┏━━

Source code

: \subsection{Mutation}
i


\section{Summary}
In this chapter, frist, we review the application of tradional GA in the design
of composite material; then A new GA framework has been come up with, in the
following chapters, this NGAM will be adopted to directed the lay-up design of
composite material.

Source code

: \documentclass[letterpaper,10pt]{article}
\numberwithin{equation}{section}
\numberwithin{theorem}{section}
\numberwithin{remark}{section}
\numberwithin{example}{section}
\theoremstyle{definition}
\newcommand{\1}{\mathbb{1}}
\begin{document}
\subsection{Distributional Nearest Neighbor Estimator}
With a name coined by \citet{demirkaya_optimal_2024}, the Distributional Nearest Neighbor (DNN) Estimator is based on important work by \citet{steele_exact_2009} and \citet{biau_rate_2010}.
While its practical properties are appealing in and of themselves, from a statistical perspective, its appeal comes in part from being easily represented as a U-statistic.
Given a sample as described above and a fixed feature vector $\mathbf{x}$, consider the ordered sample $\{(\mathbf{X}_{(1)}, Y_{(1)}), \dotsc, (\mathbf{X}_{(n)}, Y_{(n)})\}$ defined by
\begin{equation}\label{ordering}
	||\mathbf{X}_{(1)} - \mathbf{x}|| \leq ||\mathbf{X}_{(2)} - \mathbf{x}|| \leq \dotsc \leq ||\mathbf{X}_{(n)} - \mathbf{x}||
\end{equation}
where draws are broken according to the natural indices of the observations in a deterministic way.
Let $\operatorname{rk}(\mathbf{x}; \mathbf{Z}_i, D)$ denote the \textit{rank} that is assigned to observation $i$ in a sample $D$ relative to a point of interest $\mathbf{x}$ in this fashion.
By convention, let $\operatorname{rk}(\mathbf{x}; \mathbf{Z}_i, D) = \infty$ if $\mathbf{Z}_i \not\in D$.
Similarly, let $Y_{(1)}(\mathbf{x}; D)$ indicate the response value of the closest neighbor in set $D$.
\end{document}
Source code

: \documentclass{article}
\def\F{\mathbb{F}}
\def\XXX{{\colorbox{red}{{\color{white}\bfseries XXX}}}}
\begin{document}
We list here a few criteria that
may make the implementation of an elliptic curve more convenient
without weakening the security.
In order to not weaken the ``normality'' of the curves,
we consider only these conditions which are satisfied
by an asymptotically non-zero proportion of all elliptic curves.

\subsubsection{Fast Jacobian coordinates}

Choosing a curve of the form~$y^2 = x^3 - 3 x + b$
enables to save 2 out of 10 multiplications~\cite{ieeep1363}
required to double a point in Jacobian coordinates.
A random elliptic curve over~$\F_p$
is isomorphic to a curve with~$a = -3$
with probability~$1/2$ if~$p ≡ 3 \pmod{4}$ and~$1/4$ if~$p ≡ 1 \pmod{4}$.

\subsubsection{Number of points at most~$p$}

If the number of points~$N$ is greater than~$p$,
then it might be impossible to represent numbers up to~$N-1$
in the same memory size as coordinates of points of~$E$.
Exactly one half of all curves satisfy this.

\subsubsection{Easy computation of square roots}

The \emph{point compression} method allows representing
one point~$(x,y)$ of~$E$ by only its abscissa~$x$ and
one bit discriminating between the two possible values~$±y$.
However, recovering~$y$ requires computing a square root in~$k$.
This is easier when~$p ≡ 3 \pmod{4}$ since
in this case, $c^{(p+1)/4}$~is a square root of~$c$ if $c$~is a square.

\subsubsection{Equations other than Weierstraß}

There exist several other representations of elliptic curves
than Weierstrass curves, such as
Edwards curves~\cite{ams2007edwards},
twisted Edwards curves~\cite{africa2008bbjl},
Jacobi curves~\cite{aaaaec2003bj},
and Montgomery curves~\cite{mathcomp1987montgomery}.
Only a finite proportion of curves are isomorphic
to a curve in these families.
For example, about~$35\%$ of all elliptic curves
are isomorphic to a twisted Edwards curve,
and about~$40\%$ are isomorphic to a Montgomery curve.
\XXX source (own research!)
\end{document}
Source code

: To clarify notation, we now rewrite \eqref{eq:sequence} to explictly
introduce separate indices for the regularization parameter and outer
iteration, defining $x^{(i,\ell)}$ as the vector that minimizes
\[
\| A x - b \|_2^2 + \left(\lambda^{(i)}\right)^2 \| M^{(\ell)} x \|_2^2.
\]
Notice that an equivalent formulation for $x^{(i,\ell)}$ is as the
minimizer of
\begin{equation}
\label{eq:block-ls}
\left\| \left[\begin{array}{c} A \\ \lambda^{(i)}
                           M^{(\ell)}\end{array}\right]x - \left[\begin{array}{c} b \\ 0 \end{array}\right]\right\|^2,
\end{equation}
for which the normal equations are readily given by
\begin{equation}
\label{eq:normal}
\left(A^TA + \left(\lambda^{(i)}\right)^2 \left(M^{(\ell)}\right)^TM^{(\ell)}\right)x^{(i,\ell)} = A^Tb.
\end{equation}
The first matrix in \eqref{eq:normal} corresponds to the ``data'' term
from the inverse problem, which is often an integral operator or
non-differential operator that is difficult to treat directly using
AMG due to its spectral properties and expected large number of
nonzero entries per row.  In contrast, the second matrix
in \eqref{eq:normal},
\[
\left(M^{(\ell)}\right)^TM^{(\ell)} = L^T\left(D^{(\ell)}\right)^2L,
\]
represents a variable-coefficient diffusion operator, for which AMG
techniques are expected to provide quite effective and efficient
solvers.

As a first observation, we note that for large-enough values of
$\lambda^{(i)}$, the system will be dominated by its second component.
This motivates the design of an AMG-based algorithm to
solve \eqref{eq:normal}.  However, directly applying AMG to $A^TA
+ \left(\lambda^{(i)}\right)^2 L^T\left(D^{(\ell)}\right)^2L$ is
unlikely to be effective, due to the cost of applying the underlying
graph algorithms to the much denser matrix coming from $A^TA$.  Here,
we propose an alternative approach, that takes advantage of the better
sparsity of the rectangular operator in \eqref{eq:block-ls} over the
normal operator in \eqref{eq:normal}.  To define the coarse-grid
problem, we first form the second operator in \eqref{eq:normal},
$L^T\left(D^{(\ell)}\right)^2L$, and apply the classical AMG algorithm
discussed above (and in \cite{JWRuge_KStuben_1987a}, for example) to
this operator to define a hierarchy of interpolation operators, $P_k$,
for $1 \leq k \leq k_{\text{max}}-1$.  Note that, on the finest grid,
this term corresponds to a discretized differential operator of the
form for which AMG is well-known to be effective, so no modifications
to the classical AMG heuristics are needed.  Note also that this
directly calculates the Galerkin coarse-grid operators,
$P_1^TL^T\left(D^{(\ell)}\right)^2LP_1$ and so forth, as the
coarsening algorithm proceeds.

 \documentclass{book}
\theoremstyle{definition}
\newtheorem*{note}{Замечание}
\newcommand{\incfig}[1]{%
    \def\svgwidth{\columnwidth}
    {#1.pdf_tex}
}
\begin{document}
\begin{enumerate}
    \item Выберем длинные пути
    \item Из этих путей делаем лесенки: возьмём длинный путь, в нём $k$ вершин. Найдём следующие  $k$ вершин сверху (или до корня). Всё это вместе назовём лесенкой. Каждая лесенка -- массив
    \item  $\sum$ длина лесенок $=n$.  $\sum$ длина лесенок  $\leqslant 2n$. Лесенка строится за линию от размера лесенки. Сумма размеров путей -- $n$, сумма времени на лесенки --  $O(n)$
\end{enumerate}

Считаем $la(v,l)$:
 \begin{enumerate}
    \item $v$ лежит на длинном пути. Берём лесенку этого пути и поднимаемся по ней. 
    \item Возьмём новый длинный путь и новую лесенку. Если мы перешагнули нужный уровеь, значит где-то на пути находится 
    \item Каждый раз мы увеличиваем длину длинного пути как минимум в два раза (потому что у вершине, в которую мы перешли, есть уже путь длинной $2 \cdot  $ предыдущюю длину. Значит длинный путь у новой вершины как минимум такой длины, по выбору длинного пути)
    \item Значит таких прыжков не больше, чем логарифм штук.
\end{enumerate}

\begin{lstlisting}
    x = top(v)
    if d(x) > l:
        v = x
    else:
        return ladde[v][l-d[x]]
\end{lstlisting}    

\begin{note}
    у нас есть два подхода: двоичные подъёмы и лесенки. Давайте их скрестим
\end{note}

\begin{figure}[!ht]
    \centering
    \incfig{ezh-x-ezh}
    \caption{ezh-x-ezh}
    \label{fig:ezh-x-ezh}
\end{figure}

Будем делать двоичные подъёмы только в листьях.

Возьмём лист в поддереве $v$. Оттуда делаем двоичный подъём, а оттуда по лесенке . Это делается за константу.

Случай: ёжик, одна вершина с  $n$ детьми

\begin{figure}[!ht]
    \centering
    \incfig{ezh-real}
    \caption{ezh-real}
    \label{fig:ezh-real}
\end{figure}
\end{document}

┗━━

TASK DIRECTIONS:
Over the whole of the material above, count the lines that contain the word "делаем"; give only the number.

SOLUTION:
2